What this exercise asks:
• a. Please rewrite the passage on constraint solvers starting with "Cassowary and other" and going on through "and brittle invalidations.", substituting "priorities" for "weights".
• b. According to the passage on constraint solvers, how does letting authors weight their constraints help a toolkit like Cassowary reach better solutions?

++++ Supplied passage ++++

Constraint Solver? Say What?

Constraint solvers are iterative algorithms that work towards ever more ideal solutions, often using some variant of Dantzig's simplex method. They are primarily of interest in situations where it's possible to easily set up a set of rules which you would like a solution to adhere to, but when it is very difficult to consider all of the possible solutions yourself.

Cassowary and other hierarchial constraint toolkits add a unique mechanism for deciding between sets of rules that might conflict in determining which of a set of possible solutions are "better". By allowing constraint authors to specify weights for the constraints, the toolkit can decide in terms of stronger constraints over weaker ones, allowing for more optimal solutions. These sorts of situations arise all the time in UI programming; e.g.: "I'd like this to be it's natural width, but only if that's smaller than 600px, and never let it get smaller than 200px". Constraint solvers offer a way out of the primordial mess of nasty conditionals and brittle invalidations.

If all of this sounds like it's either deeply esoteric or painfully academic, you might start by boning up on what optimizers like this do and what they're good for. I recommend John W. Chinneck's "Practical Optimization: A Gentle Introduction" and the Cassowary paper that got me into all of this: "Constraint Cascading Style Sheets for the Web"

++++ Source information ++++

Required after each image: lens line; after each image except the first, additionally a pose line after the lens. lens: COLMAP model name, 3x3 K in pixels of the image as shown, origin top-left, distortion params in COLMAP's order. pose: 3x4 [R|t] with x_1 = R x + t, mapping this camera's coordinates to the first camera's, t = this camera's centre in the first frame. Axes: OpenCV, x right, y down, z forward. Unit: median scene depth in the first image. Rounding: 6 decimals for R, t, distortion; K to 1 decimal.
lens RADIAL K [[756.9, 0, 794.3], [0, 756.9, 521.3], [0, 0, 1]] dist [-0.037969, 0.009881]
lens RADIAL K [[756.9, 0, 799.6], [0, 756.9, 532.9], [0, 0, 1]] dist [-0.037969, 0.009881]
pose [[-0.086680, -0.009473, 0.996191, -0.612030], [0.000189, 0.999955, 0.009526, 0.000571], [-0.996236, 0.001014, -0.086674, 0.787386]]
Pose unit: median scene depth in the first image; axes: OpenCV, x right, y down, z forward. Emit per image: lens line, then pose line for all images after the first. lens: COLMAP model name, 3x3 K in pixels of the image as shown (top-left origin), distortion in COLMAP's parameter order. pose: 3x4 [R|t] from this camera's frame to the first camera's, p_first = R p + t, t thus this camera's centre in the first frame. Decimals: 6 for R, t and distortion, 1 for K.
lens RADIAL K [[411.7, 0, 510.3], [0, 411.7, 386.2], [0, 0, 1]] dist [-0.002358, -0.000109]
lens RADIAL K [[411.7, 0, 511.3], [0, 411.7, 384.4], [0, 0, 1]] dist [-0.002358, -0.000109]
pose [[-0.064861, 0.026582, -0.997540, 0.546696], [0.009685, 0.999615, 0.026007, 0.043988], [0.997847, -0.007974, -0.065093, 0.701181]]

++++

Solutions to the problems:
• a.
Cassowary and other hierarchial constraint toolkits add a unique mechanism for deciding between sets of rules that might conflict in determining which of a set of possible solutions are "better". By allowing constraint authors to specify priorities for the constraints, the toolkit can decide in terms of stronger constraints over weaker ones, allowing for more optimal solutions. These sorts of situations arise all the time in UI programming; e.g.: "I'd like this to be it's natural width, but only if that's smaller than 600px, and never let it get smaller than 200px". Constraint solvers offer a way out of the primordial mess of nasty conditionals and brittle invalidations.

• b. Weights let the toolkit settle conflicts between rules by favoring stronger constraints over weaker ones. This gives it a way to decide which of the possible solutions is better, which allows for more optimal solutions.